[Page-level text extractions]
BEGIN
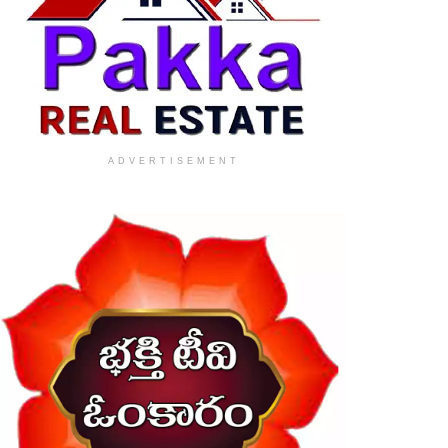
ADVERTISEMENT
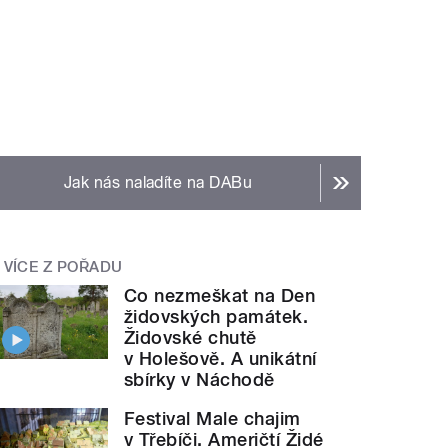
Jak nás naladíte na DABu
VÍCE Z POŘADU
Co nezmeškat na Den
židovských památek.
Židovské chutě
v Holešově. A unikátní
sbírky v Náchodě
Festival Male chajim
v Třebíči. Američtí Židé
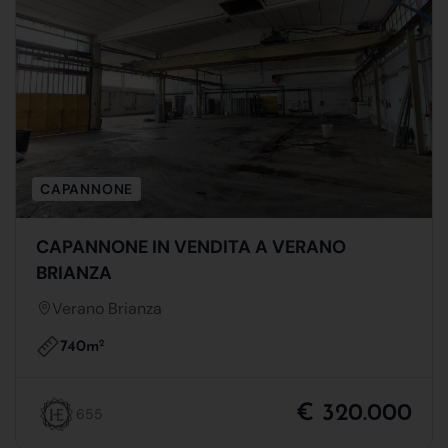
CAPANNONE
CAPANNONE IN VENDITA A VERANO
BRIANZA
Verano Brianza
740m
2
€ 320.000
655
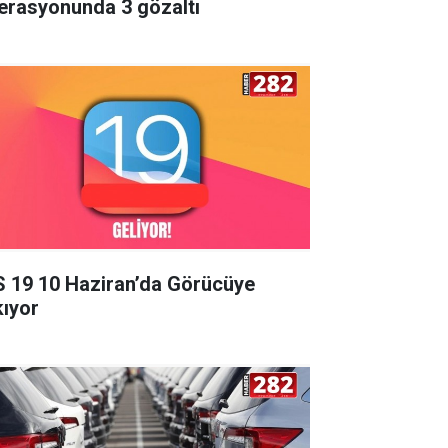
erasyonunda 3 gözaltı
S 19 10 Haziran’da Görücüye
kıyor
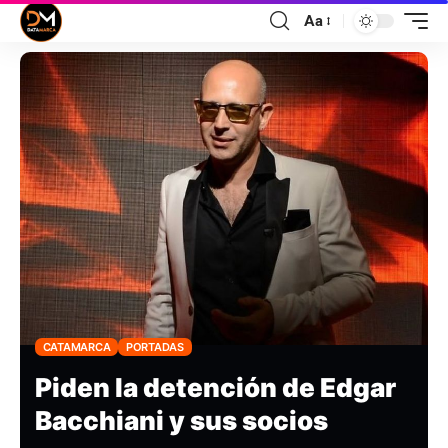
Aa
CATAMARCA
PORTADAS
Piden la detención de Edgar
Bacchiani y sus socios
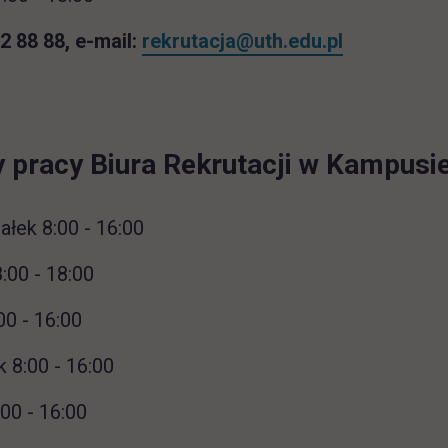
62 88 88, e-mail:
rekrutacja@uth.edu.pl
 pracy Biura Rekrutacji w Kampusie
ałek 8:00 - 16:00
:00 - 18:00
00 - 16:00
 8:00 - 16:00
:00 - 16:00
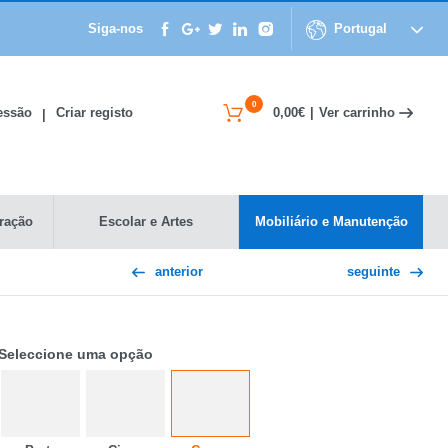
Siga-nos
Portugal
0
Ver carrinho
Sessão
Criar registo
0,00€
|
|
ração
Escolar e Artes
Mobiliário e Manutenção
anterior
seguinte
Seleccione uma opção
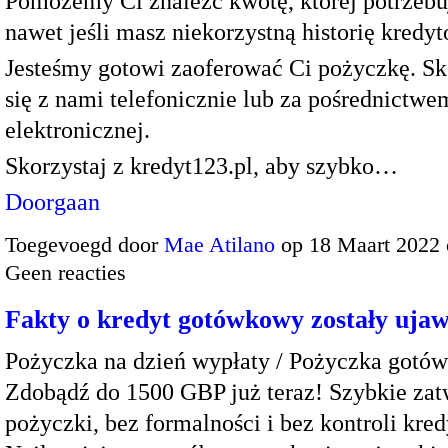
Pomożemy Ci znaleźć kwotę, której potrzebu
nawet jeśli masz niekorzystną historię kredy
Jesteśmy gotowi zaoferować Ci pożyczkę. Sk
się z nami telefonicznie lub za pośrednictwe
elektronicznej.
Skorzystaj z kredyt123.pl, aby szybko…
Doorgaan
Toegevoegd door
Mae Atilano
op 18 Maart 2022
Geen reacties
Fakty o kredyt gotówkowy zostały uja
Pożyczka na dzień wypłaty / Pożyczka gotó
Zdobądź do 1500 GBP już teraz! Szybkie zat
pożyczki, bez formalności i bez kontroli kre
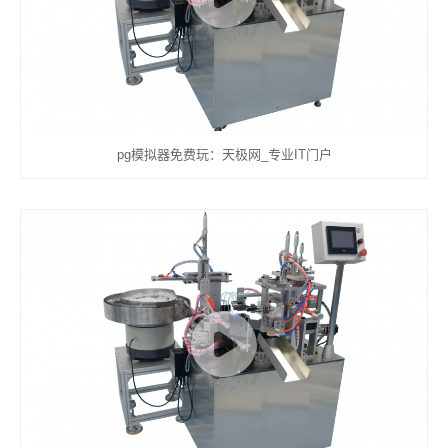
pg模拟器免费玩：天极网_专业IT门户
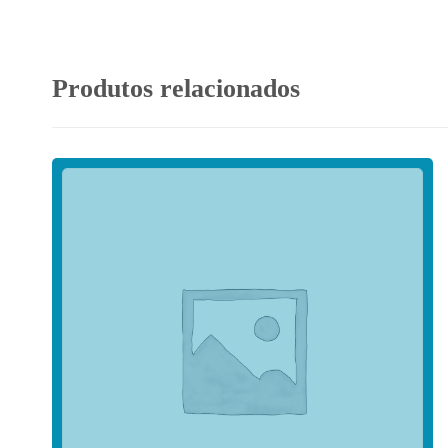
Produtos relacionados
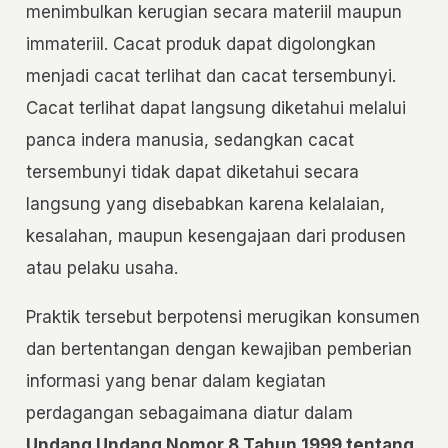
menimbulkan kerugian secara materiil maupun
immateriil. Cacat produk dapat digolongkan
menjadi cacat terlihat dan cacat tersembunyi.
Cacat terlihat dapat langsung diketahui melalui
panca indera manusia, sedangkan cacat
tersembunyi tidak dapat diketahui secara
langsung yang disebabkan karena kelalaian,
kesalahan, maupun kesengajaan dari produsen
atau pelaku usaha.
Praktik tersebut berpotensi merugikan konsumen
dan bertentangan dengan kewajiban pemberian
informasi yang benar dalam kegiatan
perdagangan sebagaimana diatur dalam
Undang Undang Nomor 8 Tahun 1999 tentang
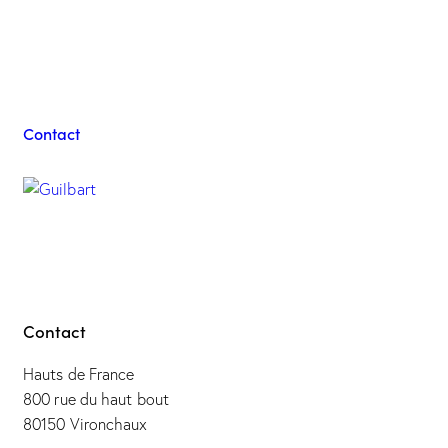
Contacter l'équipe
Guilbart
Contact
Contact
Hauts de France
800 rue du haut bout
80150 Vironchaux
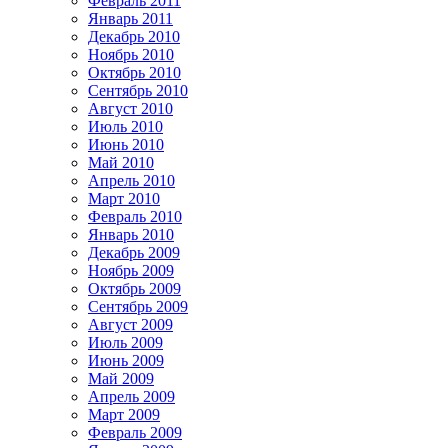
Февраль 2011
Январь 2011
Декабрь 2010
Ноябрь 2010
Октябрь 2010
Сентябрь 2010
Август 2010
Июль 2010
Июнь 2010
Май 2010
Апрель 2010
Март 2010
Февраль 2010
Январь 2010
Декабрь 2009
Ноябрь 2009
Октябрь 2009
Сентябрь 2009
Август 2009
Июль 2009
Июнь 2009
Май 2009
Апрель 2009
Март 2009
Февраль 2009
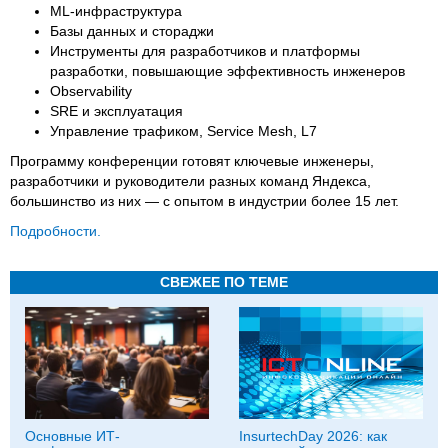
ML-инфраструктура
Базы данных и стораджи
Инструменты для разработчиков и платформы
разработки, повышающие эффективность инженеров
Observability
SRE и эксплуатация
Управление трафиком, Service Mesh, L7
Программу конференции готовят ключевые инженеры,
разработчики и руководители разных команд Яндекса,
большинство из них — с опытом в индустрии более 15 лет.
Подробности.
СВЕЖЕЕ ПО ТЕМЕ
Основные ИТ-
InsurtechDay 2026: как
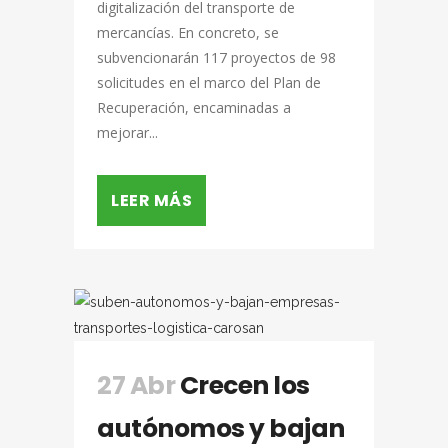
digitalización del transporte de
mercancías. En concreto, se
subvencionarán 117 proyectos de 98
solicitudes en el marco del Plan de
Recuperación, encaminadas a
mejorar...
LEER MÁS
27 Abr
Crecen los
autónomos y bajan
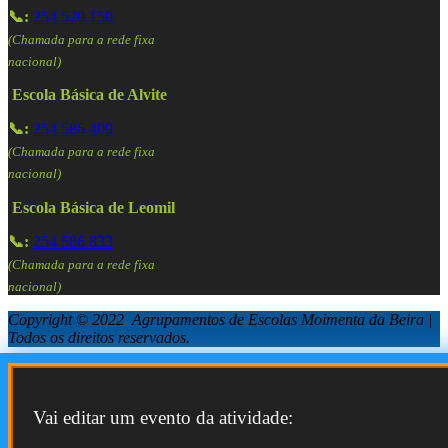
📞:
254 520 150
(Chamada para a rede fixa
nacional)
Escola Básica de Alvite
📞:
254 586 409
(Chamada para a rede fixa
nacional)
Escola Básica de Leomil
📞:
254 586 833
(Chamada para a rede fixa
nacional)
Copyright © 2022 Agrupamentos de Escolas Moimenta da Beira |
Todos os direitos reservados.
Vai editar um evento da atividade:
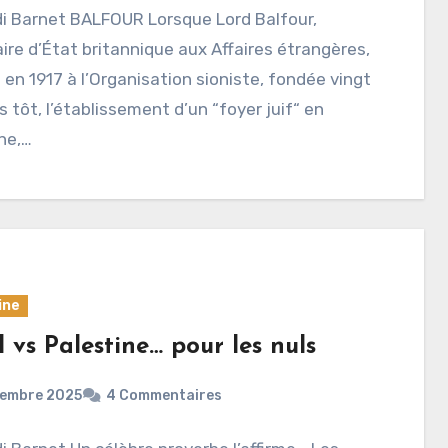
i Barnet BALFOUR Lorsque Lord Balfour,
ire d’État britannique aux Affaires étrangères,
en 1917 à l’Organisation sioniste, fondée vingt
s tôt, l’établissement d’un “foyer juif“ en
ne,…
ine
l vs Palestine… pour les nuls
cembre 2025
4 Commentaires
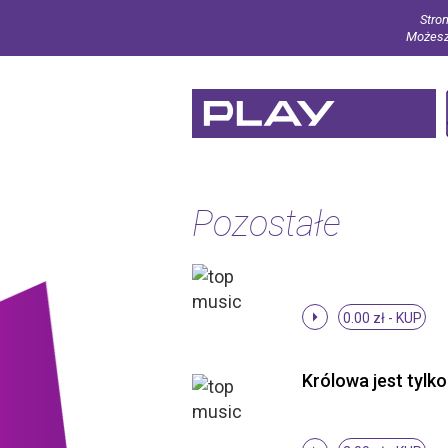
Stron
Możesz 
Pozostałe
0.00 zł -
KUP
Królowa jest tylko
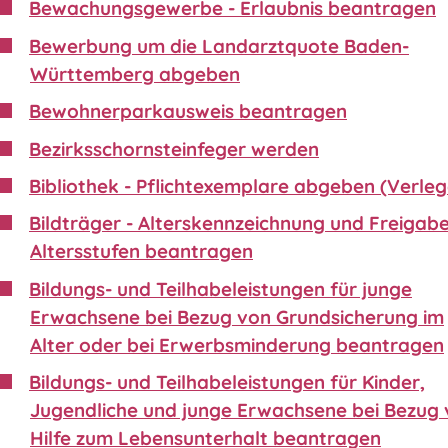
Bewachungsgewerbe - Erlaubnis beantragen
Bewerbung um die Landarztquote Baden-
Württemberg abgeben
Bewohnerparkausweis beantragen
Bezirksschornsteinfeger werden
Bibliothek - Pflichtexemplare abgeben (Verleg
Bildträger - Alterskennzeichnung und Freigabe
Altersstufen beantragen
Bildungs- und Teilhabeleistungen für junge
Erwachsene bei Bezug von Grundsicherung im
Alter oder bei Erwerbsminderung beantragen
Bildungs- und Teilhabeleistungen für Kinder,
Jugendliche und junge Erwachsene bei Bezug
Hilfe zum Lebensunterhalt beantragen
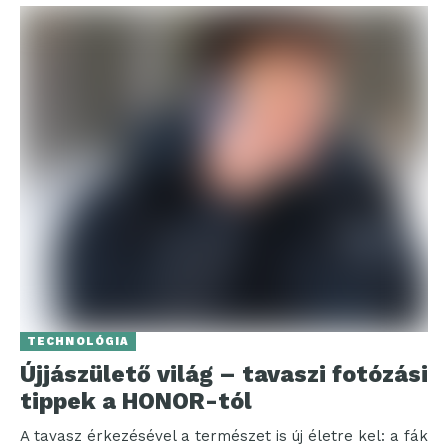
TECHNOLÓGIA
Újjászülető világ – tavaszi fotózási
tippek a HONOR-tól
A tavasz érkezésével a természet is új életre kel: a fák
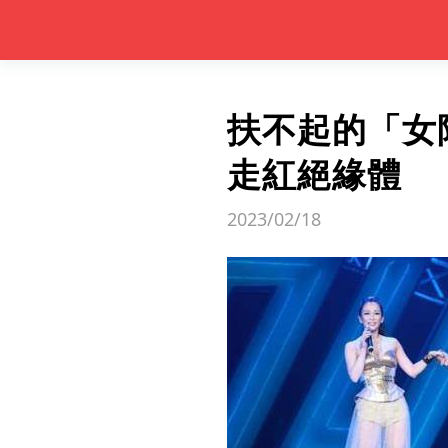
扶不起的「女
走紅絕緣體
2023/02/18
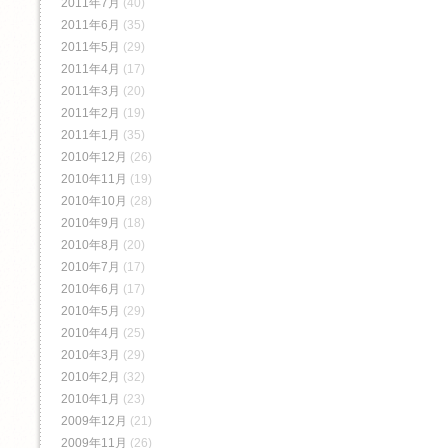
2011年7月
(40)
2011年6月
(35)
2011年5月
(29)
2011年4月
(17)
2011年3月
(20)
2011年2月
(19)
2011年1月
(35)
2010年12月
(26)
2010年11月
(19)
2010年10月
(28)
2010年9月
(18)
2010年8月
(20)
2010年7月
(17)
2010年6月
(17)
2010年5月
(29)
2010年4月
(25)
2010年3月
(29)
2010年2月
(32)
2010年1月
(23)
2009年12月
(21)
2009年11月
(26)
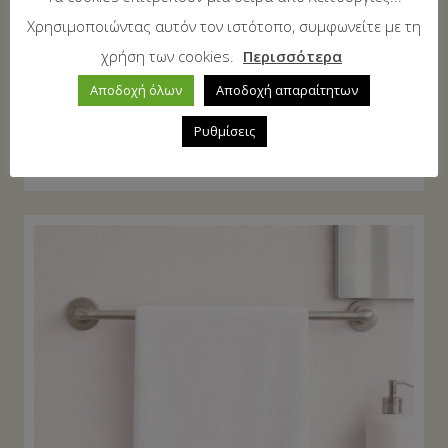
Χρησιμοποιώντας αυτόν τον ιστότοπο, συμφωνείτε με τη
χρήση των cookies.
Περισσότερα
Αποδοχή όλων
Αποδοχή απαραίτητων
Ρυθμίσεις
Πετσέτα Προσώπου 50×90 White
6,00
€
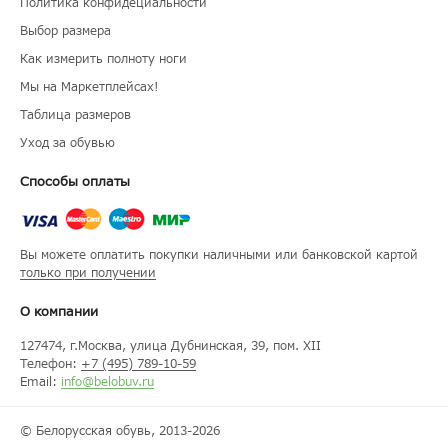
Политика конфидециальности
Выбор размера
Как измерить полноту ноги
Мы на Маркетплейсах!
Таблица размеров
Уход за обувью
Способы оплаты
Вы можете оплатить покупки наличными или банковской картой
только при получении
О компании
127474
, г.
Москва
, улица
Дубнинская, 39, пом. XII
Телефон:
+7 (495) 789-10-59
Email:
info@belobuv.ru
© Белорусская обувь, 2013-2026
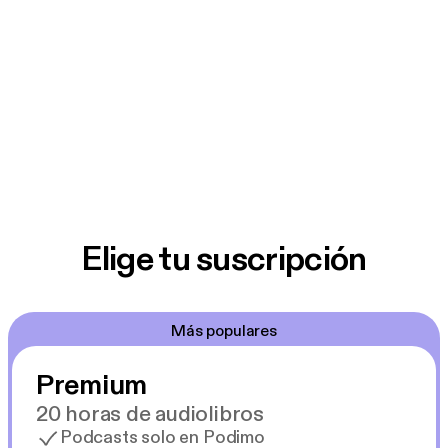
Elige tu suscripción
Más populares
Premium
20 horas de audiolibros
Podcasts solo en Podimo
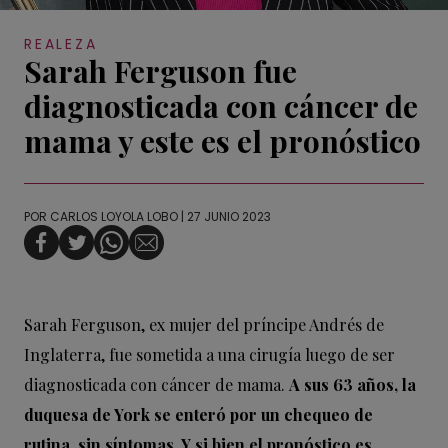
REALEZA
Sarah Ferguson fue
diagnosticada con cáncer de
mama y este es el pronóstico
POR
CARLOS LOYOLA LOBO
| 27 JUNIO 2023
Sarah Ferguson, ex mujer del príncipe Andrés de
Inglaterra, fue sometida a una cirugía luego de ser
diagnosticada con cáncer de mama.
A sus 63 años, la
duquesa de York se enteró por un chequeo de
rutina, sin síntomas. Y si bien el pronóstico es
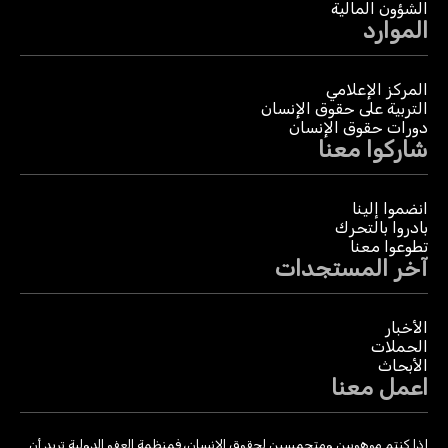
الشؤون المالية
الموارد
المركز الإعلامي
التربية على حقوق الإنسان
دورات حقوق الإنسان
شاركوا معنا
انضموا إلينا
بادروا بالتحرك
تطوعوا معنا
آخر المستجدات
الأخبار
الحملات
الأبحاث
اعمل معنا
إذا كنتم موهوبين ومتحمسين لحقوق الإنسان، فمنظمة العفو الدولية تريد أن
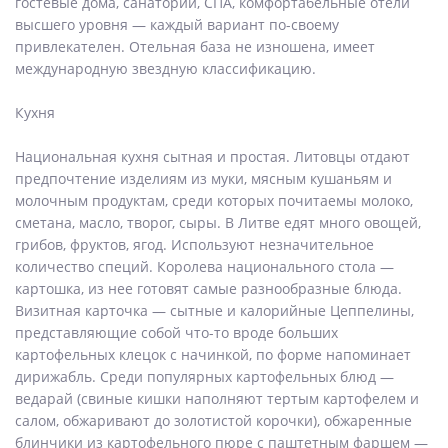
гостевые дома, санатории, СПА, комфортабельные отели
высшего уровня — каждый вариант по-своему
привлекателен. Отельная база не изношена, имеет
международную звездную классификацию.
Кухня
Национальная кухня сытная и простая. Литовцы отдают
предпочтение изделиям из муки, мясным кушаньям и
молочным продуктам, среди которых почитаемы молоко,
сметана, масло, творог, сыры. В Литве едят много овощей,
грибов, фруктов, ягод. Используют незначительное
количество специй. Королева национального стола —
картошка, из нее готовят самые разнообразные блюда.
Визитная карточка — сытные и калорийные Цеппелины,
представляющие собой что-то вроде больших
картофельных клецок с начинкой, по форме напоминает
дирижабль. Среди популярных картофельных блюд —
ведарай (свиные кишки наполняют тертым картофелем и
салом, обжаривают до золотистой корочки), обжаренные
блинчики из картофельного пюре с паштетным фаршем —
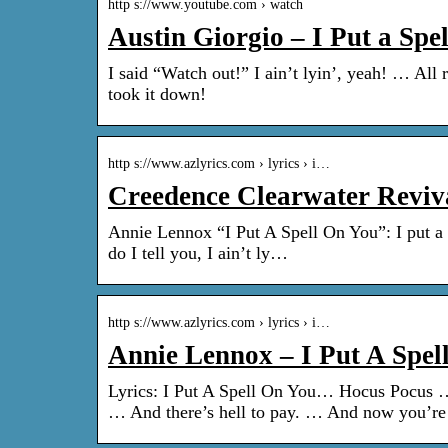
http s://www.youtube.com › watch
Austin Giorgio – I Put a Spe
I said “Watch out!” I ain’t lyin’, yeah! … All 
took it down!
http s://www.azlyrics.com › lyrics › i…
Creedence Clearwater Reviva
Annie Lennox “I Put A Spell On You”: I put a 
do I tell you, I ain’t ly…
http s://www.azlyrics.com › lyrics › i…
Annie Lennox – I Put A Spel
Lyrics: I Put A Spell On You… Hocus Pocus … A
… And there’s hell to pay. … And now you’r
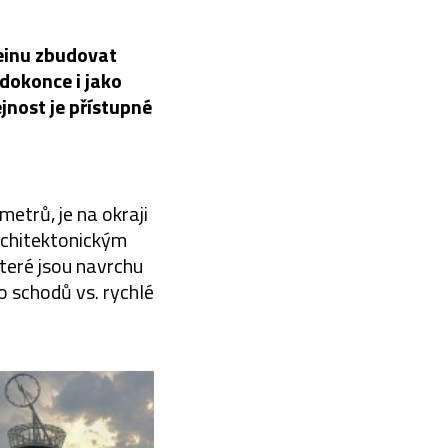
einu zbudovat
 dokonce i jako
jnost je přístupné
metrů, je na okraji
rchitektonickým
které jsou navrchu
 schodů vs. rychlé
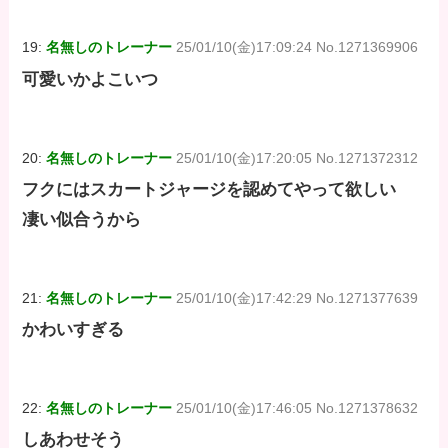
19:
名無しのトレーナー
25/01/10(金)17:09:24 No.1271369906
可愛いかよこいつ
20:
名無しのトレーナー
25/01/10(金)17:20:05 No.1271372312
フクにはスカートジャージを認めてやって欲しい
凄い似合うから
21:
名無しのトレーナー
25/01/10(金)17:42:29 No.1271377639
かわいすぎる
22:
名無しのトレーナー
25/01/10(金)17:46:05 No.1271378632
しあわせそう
END
[PROBLEM STATEMENT]
Check each line of the records for the word "Spell", and show the lines that contain it.

[EXERCISE RESULT]
Annie Lennox “I Put A Spell On You”: I put a 
Lyrics: I Put A Spell On You… Hocus Pocus … A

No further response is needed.